[EXERCISE] Some of the lines below need repeating. Reproduce exactly those between the lines holding "M544,1249L582,1287L563,1307L524,1269Z" and "M113,1265L386,991", inclusive.

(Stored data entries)
○ ○ ○ ○ ○
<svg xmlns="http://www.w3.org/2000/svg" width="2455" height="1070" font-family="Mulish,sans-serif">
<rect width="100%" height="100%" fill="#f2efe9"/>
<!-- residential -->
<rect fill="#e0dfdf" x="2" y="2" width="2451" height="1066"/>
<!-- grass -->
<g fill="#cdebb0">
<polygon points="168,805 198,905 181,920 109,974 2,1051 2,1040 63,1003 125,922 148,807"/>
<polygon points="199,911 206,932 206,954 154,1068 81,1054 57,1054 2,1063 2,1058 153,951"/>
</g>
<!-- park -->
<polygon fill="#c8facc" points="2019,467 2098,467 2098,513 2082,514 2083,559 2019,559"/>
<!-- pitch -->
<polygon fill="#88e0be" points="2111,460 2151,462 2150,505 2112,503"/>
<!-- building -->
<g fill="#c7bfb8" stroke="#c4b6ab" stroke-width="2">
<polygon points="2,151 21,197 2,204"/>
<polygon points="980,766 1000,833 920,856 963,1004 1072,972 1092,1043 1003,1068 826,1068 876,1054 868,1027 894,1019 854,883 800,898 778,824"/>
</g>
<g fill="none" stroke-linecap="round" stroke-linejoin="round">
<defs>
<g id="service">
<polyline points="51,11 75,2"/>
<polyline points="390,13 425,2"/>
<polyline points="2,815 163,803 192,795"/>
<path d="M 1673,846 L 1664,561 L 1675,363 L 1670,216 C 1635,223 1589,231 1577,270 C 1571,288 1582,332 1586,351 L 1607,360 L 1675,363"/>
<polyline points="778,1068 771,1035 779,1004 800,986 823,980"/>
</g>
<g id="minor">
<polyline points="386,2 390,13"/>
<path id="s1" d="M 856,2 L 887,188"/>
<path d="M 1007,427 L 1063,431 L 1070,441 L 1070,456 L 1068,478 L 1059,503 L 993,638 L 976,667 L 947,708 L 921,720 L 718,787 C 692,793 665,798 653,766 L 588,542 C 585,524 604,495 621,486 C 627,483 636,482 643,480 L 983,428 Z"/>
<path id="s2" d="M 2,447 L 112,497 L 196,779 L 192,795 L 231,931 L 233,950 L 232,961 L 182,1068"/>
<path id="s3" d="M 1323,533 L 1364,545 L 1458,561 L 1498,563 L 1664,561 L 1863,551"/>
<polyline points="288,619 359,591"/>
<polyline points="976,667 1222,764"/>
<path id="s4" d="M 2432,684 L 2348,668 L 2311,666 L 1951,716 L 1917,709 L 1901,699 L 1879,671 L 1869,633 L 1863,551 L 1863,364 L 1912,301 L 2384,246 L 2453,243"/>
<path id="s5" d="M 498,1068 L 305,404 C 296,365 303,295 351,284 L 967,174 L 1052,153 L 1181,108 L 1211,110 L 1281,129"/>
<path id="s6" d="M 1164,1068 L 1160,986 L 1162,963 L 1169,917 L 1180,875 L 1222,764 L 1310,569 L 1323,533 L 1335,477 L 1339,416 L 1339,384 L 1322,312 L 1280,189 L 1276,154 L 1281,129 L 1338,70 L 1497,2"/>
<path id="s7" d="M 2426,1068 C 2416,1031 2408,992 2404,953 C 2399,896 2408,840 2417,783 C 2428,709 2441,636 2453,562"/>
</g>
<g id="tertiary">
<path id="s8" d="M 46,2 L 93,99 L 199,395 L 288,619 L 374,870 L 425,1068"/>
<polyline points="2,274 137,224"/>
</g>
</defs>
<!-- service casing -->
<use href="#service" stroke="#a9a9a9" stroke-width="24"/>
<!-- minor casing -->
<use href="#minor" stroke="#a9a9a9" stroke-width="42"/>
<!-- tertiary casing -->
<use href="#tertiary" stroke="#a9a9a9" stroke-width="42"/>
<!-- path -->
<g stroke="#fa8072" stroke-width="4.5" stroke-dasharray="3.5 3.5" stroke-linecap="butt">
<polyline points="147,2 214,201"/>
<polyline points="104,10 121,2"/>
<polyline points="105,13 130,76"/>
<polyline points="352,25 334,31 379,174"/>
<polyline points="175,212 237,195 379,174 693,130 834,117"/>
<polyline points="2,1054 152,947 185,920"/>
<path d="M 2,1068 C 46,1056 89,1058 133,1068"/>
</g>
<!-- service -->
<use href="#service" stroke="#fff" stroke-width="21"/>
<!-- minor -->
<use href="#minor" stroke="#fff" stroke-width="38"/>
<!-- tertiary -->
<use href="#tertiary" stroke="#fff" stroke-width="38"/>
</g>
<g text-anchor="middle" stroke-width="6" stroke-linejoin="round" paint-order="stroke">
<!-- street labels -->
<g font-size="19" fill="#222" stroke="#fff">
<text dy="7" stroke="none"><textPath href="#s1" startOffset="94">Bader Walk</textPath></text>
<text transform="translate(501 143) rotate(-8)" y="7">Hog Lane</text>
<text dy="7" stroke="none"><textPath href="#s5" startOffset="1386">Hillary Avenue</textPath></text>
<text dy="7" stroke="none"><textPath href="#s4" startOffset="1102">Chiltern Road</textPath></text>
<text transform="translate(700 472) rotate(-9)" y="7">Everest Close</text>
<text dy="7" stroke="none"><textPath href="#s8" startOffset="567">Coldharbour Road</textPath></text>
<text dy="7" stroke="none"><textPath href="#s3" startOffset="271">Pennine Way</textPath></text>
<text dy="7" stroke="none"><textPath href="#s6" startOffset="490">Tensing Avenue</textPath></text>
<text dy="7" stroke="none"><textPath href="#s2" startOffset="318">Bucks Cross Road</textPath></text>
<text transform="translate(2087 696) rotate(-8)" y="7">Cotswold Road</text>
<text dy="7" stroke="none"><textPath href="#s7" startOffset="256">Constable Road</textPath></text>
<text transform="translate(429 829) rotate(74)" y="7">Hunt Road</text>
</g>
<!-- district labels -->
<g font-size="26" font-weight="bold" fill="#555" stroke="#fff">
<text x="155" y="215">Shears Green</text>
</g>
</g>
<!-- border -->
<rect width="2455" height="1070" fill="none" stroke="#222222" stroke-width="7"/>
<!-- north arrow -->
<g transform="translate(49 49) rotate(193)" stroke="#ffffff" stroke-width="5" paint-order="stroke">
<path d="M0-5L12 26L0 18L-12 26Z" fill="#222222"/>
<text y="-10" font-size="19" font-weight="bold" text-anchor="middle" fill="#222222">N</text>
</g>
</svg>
○ ○ ○ ○ ○
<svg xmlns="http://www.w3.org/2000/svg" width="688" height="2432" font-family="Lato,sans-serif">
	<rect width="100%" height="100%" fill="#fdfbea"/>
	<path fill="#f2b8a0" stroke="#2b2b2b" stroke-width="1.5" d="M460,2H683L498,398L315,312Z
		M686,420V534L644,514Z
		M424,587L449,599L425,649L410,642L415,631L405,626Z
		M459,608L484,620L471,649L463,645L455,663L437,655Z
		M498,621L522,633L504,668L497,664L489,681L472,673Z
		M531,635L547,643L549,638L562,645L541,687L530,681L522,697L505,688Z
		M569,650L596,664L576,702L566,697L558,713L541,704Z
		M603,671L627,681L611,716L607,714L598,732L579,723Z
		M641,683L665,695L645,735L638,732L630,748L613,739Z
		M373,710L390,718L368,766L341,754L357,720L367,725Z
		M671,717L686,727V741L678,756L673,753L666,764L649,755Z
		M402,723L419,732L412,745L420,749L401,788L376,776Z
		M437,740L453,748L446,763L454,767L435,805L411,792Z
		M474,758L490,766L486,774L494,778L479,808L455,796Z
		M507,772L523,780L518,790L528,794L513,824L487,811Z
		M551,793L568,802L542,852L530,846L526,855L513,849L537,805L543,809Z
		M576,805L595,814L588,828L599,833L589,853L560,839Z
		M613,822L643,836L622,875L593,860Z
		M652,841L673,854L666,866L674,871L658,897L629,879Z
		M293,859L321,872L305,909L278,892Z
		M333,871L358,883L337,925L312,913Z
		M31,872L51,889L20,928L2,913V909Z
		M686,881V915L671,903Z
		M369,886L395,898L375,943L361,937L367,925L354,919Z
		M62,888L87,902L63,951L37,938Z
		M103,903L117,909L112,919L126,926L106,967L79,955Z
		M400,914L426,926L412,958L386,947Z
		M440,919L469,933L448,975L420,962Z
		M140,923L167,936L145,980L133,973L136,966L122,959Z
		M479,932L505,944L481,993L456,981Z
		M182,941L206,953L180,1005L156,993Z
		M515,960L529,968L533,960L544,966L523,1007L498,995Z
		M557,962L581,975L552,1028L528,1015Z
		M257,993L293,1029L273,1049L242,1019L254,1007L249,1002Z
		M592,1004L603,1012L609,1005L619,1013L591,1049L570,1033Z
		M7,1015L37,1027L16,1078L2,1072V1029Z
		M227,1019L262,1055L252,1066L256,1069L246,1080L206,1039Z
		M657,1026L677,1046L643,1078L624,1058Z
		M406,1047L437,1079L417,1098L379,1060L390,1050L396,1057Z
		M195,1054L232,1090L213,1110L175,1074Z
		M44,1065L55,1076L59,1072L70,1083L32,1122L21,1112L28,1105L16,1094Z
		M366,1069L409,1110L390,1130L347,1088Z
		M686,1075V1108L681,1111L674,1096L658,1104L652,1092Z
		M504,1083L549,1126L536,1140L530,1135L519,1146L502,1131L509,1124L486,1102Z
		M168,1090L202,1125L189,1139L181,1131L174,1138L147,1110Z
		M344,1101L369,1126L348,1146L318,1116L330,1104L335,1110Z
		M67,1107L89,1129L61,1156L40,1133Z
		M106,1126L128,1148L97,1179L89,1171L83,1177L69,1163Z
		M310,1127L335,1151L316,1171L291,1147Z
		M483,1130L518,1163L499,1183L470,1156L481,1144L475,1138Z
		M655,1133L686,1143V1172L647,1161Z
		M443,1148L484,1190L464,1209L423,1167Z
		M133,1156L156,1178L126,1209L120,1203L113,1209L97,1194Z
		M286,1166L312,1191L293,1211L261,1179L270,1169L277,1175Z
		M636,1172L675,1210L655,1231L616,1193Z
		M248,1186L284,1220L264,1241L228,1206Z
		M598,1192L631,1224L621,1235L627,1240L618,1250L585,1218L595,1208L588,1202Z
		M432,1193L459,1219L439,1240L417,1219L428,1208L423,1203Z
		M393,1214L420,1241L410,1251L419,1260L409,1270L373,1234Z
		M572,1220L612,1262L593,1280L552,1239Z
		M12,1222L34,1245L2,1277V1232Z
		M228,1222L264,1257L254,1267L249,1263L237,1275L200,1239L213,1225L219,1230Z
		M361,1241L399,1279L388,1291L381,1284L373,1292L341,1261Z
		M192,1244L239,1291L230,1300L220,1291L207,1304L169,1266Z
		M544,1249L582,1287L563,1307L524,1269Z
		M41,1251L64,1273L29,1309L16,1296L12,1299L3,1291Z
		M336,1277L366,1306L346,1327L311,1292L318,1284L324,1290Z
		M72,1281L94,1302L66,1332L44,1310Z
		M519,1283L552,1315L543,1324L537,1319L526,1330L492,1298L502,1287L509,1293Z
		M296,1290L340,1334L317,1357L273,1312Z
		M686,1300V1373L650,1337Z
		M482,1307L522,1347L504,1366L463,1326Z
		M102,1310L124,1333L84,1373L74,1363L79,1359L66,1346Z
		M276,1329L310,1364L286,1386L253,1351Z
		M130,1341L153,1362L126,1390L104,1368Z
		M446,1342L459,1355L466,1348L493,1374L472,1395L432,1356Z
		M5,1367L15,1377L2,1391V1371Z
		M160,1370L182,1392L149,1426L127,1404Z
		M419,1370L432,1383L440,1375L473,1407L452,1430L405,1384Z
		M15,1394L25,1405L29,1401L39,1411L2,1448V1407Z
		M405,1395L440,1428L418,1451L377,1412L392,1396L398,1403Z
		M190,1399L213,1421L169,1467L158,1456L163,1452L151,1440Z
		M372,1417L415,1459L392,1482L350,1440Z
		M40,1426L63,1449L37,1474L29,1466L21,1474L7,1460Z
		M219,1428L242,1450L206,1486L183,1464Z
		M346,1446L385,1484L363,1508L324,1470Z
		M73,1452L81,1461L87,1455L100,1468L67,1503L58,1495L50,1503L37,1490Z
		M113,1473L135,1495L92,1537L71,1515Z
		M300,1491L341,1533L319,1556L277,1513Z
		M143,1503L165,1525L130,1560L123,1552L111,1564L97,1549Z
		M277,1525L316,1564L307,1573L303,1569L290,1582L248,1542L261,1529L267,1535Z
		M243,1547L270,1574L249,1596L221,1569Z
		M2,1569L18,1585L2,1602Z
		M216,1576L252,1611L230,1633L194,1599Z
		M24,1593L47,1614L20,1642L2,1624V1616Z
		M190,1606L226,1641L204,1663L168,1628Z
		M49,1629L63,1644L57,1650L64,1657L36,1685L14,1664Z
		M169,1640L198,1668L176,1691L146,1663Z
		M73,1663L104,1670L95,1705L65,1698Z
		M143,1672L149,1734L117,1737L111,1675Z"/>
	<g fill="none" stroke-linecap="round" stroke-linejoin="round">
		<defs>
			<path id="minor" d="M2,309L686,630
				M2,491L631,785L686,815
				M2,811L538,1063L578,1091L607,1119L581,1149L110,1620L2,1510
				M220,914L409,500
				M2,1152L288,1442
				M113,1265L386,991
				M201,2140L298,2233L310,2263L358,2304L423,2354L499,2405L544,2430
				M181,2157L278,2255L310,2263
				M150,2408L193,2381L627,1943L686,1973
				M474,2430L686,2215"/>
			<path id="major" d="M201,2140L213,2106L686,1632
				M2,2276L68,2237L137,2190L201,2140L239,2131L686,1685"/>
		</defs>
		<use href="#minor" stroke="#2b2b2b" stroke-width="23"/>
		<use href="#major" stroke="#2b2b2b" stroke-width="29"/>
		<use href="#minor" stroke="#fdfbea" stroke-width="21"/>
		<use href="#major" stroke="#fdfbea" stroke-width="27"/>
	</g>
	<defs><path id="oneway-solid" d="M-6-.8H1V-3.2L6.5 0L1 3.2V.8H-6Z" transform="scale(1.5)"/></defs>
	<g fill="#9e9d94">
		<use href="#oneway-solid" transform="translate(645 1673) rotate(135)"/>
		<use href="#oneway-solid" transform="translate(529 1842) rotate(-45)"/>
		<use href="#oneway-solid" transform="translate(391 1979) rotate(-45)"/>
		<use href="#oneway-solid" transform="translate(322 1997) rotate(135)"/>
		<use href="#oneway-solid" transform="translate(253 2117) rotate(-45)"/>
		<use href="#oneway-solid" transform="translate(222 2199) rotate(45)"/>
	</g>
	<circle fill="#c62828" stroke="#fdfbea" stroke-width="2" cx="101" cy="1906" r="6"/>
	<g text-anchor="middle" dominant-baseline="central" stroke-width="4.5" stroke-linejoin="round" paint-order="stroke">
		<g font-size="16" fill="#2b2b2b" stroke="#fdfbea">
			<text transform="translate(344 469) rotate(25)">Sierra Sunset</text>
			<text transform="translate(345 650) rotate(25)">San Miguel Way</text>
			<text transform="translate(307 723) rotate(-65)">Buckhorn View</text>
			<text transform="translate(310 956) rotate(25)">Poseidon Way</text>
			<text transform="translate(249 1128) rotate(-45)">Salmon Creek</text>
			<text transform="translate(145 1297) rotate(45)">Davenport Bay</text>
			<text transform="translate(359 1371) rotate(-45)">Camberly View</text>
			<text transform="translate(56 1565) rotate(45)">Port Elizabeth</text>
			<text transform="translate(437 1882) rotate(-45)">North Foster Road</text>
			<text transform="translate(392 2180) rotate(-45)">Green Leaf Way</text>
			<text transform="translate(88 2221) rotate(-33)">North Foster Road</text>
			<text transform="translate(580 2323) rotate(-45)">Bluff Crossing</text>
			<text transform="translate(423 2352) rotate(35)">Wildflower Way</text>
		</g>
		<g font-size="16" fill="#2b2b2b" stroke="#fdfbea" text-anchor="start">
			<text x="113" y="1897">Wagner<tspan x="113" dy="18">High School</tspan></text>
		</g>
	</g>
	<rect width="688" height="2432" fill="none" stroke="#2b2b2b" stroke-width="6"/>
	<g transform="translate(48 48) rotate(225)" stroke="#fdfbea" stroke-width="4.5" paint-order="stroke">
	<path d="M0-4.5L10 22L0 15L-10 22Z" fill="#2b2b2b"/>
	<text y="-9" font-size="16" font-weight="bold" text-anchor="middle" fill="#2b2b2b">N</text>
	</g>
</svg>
○ ○ ○ ○ ○
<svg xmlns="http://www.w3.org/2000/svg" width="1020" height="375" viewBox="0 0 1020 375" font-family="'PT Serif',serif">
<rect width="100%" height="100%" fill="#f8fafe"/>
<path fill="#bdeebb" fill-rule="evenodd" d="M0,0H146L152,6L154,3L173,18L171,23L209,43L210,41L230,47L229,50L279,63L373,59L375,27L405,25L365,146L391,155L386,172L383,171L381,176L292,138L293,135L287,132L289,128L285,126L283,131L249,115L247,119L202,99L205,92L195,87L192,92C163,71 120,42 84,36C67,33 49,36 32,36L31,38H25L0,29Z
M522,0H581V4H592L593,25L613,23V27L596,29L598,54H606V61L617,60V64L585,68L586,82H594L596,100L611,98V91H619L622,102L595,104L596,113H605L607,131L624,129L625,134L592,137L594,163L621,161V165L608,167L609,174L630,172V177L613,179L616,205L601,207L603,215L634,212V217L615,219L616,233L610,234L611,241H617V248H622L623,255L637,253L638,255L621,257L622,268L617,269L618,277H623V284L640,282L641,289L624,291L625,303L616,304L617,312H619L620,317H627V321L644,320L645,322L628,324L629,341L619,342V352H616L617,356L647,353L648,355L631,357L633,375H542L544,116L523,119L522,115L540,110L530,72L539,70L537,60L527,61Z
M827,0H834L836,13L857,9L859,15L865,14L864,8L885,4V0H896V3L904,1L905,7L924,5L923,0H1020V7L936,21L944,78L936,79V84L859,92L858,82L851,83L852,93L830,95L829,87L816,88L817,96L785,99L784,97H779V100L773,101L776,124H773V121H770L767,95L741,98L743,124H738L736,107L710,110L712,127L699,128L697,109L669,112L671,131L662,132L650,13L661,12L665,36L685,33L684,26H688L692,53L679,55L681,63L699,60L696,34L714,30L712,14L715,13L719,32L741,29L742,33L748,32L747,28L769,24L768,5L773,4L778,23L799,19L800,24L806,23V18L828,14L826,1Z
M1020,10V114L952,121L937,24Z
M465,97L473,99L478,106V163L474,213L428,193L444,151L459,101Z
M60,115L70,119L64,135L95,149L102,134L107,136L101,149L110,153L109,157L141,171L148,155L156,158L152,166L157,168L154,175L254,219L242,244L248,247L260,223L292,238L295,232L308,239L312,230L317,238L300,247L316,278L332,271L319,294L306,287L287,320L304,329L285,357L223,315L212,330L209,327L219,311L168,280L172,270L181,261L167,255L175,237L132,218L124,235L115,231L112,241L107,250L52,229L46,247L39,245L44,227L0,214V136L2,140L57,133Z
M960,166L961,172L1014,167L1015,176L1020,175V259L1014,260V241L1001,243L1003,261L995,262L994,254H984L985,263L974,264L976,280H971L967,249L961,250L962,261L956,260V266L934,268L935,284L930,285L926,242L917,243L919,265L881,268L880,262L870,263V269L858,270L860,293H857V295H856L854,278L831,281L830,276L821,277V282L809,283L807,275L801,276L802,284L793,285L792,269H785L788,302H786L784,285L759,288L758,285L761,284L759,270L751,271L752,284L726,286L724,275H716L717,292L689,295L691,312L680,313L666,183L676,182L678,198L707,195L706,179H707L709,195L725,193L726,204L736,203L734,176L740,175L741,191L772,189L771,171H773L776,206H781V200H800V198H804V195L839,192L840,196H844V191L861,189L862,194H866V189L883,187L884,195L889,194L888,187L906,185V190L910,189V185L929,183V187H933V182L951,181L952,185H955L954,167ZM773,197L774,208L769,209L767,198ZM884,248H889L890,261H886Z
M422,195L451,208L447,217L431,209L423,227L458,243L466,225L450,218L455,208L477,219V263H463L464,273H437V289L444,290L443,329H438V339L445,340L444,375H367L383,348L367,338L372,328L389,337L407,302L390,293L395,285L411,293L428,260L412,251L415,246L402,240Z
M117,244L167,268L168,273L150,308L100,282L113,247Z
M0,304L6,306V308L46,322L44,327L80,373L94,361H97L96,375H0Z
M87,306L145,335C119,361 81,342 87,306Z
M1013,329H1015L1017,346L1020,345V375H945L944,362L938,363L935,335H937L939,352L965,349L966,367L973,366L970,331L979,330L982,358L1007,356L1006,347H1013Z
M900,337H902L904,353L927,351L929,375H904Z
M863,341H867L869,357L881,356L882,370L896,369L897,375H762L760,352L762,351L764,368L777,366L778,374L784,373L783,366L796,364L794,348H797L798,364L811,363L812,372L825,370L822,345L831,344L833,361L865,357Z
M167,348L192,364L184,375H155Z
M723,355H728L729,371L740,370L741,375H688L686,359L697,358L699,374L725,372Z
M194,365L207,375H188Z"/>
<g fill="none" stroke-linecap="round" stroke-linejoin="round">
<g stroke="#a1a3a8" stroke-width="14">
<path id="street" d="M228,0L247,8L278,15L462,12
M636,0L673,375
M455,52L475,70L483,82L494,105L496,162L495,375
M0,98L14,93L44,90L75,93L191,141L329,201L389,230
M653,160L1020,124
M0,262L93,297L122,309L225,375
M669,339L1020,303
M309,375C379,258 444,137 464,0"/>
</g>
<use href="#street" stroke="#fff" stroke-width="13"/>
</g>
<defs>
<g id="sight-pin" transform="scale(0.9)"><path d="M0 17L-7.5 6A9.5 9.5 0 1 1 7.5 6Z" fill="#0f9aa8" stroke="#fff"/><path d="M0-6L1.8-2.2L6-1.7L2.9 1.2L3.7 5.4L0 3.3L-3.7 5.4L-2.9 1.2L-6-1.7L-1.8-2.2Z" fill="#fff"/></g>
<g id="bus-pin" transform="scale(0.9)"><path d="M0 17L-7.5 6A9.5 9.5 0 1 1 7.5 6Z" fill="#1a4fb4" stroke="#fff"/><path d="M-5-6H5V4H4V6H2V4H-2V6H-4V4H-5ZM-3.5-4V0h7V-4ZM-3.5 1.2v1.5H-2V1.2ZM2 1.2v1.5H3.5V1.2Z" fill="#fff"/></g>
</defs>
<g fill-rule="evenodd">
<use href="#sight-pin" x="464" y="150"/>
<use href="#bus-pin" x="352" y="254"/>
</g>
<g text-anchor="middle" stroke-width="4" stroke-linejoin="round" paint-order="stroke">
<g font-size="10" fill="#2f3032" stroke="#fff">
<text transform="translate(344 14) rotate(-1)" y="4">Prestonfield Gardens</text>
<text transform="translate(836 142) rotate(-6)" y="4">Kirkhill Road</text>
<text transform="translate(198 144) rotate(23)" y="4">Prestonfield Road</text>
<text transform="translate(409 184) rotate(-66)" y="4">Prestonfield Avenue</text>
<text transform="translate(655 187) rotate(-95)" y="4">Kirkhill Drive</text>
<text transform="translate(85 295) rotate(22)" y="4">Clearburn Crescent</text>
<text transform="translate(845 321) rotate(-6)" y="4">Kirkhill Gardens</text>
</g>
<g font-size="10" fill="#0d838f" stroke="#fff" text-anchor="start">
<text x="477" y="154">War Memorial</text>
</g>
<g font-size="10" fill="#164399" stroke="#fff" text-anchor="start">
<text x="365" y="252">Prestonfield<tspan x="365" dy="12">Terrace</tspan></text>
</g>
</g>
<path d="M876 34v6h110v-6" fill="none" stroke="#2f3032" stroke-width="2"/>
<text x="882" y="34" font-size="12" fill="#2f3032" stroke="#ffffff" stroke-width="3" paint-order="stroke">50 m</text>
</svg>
○ ○ ○ ○ ○
[YOUR RESPONSE]
		M544,1249L582,1287L563,1307L524,1269Z
		M41,1251L64,1273L29,1309L16,1296L12,1299L3,1291Z
		M336,1277L366,1306L346,1327L311,1292L318,1284L324,1290Z
		M72,1281L94,1302L66,1332L44,1310Z
		M519,1283L552,1315L543,1324L537,1319L526,1330L492,1298L502,1287L509,1293Z
		M296,1290L340,1334L317,1357L273,1312Z
		M686,1300V1373L650,1337Z
		M482,1307L522,1347L504,1366L463,1326Z
		M102,1310L124,1333L84,1373L74,1363L79,1359L66,1346Z
		M276,1329L310,1364L286,1386L253,1351Z
		M130,1341L153,1362L126,1390L104,1368Z
		M446,1342L459,1355L466,1348L493,1374L472,1395L432,1356Z
		M5,1367L15,1377L2,1391V1371Z
		M160,1370L182,1392L149,1426L127,1404Z
		M419,1370L432,1383L440,1375L473,1407L452,1430L405,1384Z
		M15,1394L25,1405L29,1401L39,1411L2,1448V1407Z
		M405,1395L440,1428L418,1451L377,1412L392,1396L398,1403Z
		M190,1399L213,1421L169,1467L158,1456L163,1452L151,1440Z
		M372,1417L415,1459L392,1482L350,1440Z
		M40,1426L63,1449L37,1474L29,1466L21,1474L7,1460Z
		M219,1428L242,1450L206,1486L183,1464Z
		M346,1446L385,1484L363,1508L324,1470Z
		M73,1452L81,1461L87,1455L100,1468L67,1503L58,1495L50,1503L37,1490Z
		M113,1473L135,1495L92,1537L71,1515Z
		M300,1491L341,1533L319,1556L277,1513Z
		M143,1503L165,1525L130,1560L123,1552L111,1564L97,1549Z
		M277,1525L316,1564L307,1573L303,1569L290,1582L248,1542L261,1529L267,1535Z
		M243,1547L270,1574L249,1596L221,1569Z
		M2,1569L18,1585L2,1602Z
		M216,1576L252,1611L230,1633L194,1599Z
		M24,1593L47,1614L20,1642L2,1624V1616Z
		M190,1606L226,1641L204,1663L168,1628Z
		M49,1629L63,1644L57,1650L64,1657L36,1685L14,1664Z
		M169,1640L198,1668L176,1691L146,1663Z
		M73,1663L104,1670L95,1705L65,1698Z
		M143,1672L149,1734L117,1737L111,1675Z"/>
	<g fill="none" stroke-linecap="round" stroke-linejoin="round">
		<defs>
			<path id="minor" d="M2,309L686,630
				M2,491L631,785L686,815
				M2,811L538,1063L578,1091L607,1119L581,1149L110,1620L2,1510
				M220,914L409,500
				M2,1152L288,1442
				M113,1265L386,991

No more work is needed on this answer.